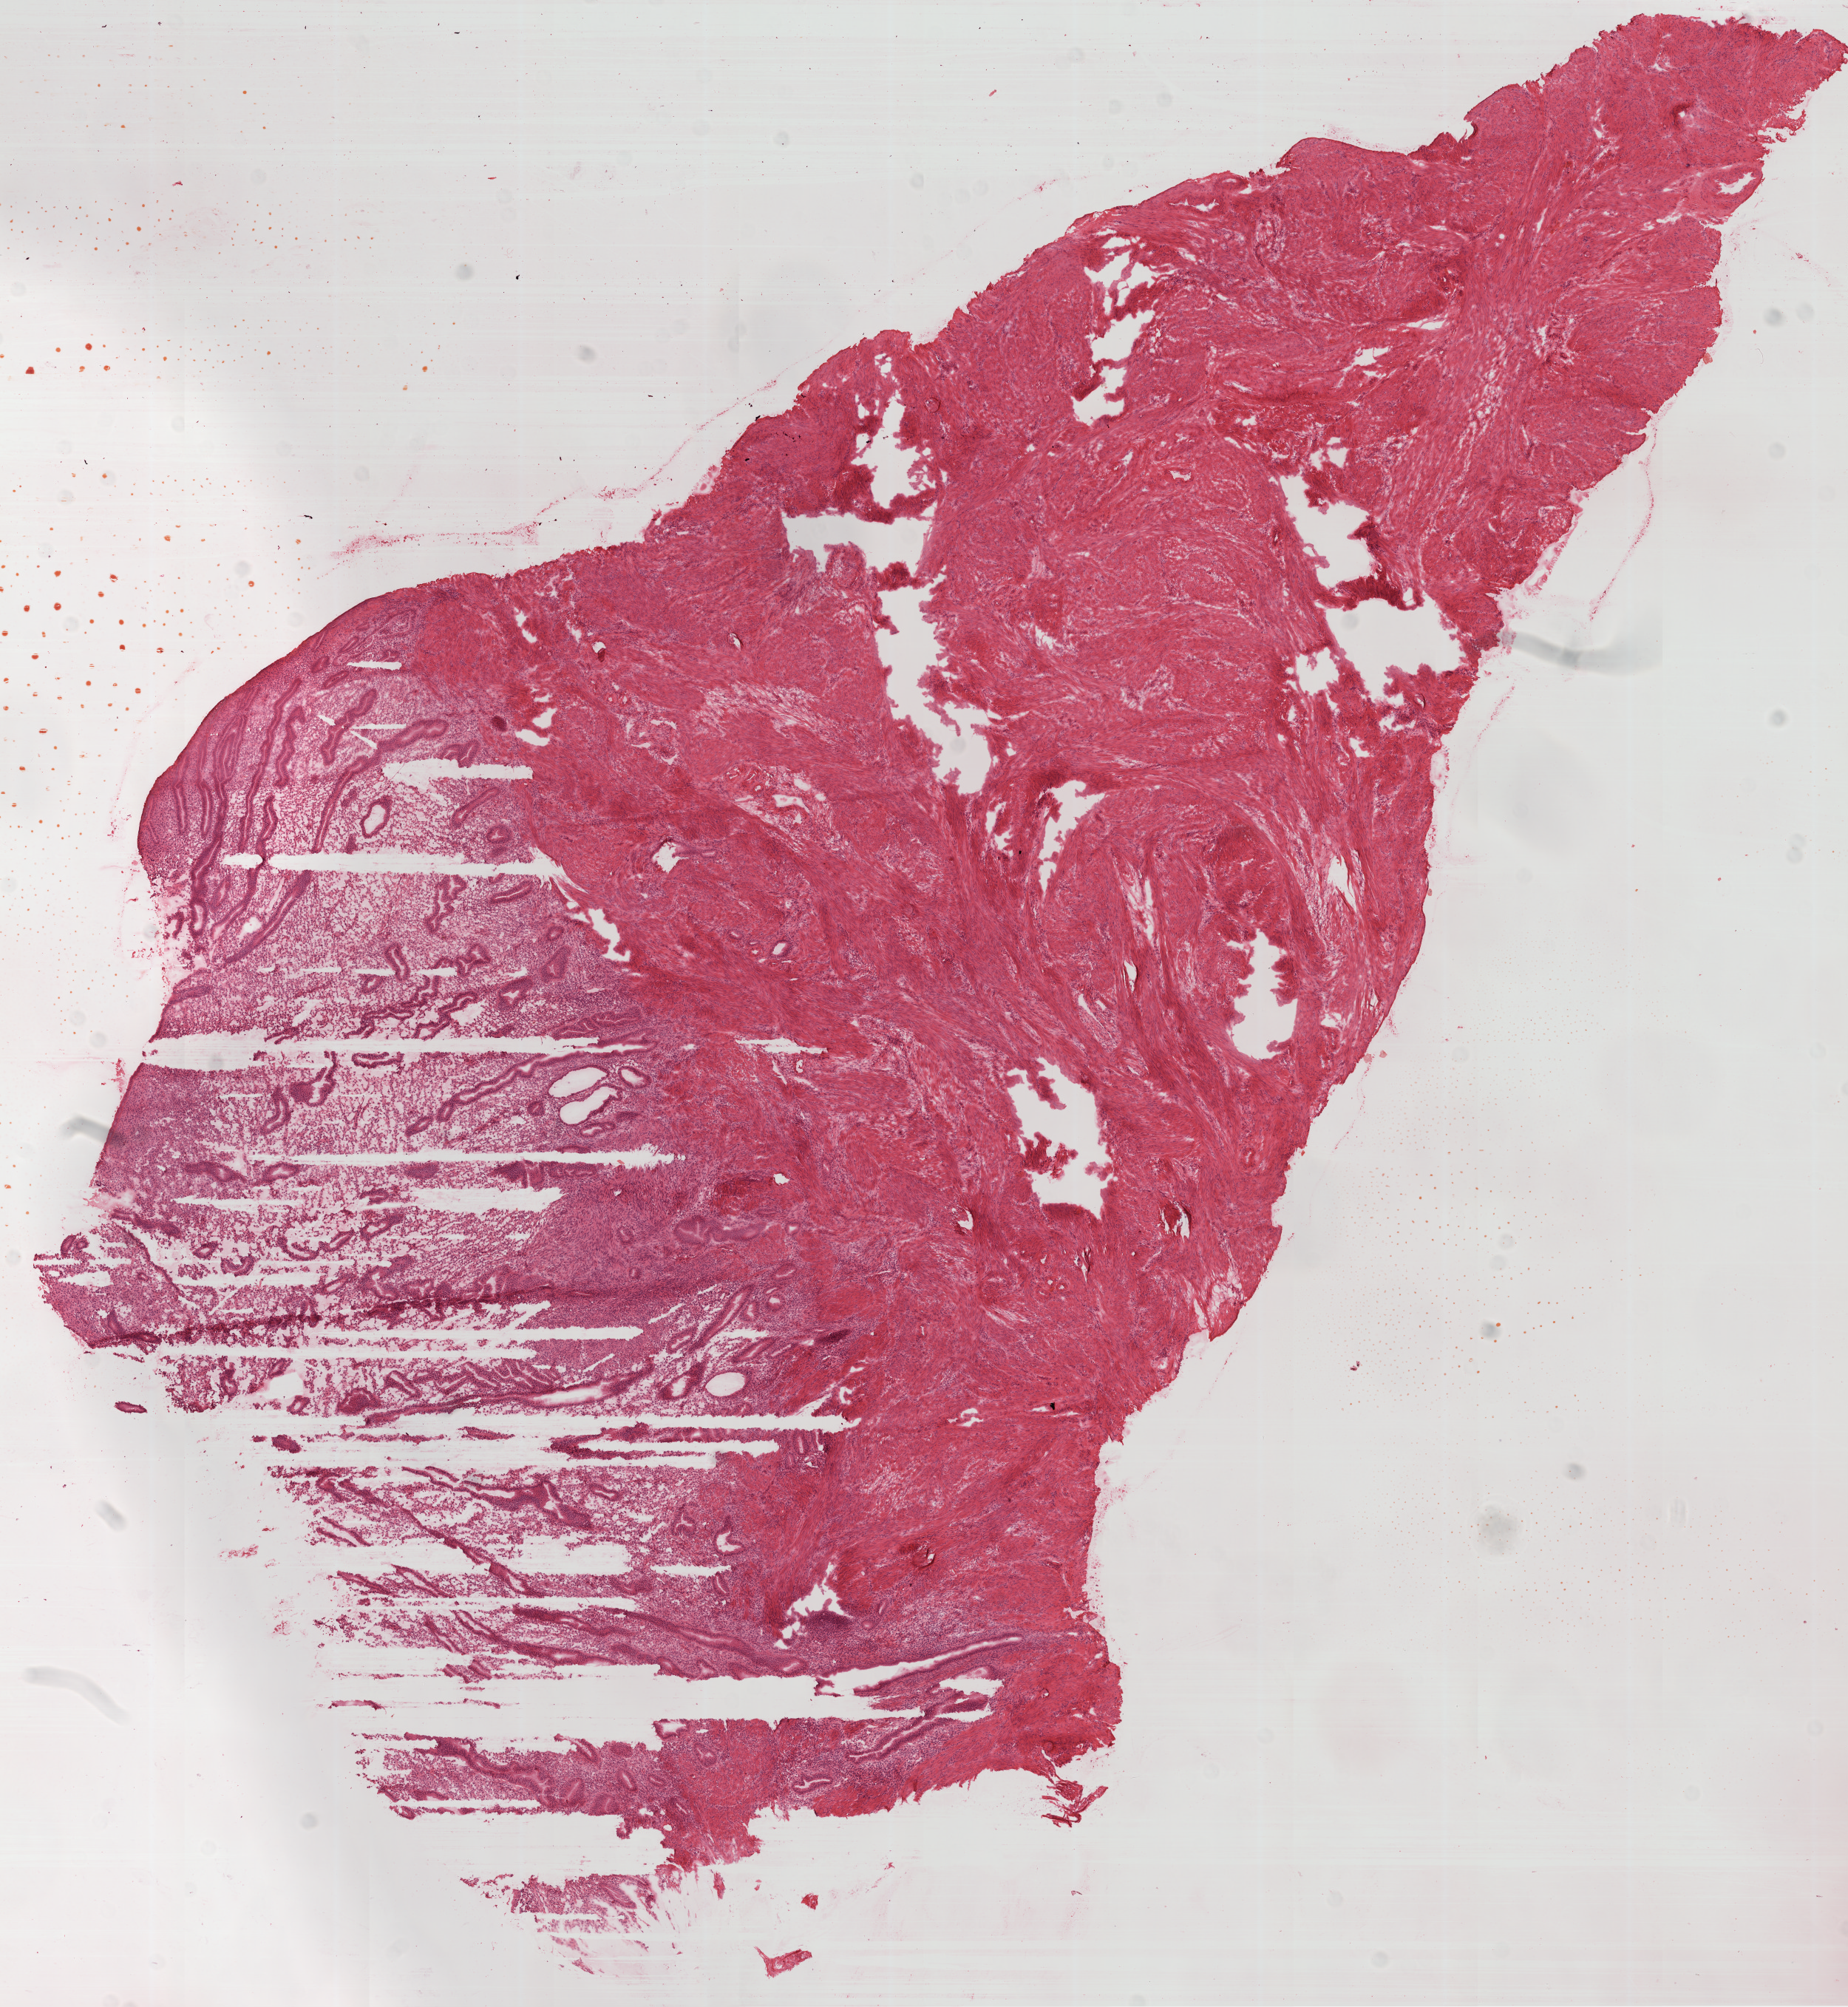
Digitized H&E tissue section (whole slide), whole scanned area (about 10.0 x 10.9 mm, acquisition: 20x scan) shown as a low-resolution overview. Frozen section. Sample: solid tissue normal (non-tumour tissue), ovary. Female patient; age at initial diagnosis 45 years.
* this section: solid tissue normal (non-tumour) sample from the same patient
* patient diagnosis: Serous cystadenocarcinoma, NOS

--------------------------------------------------

From the first line to the last, write out the data exactly, omitting any pictures.

Digitized H&E tissue section (whole slide), whole scanned area (about 10.0 x 10.9 mm, acquisition: 20x scan) shown as a low-resolution overview. Frozen section. Sample: solid tissue normal (non-tumour tissue), ovary. Female patient; age at initial diagnosis 45 years.
* this section: solid tissue normal (non-tumour) sample from the same patient
* patient diagnosis: Serous cystadenocarcinoma, NOS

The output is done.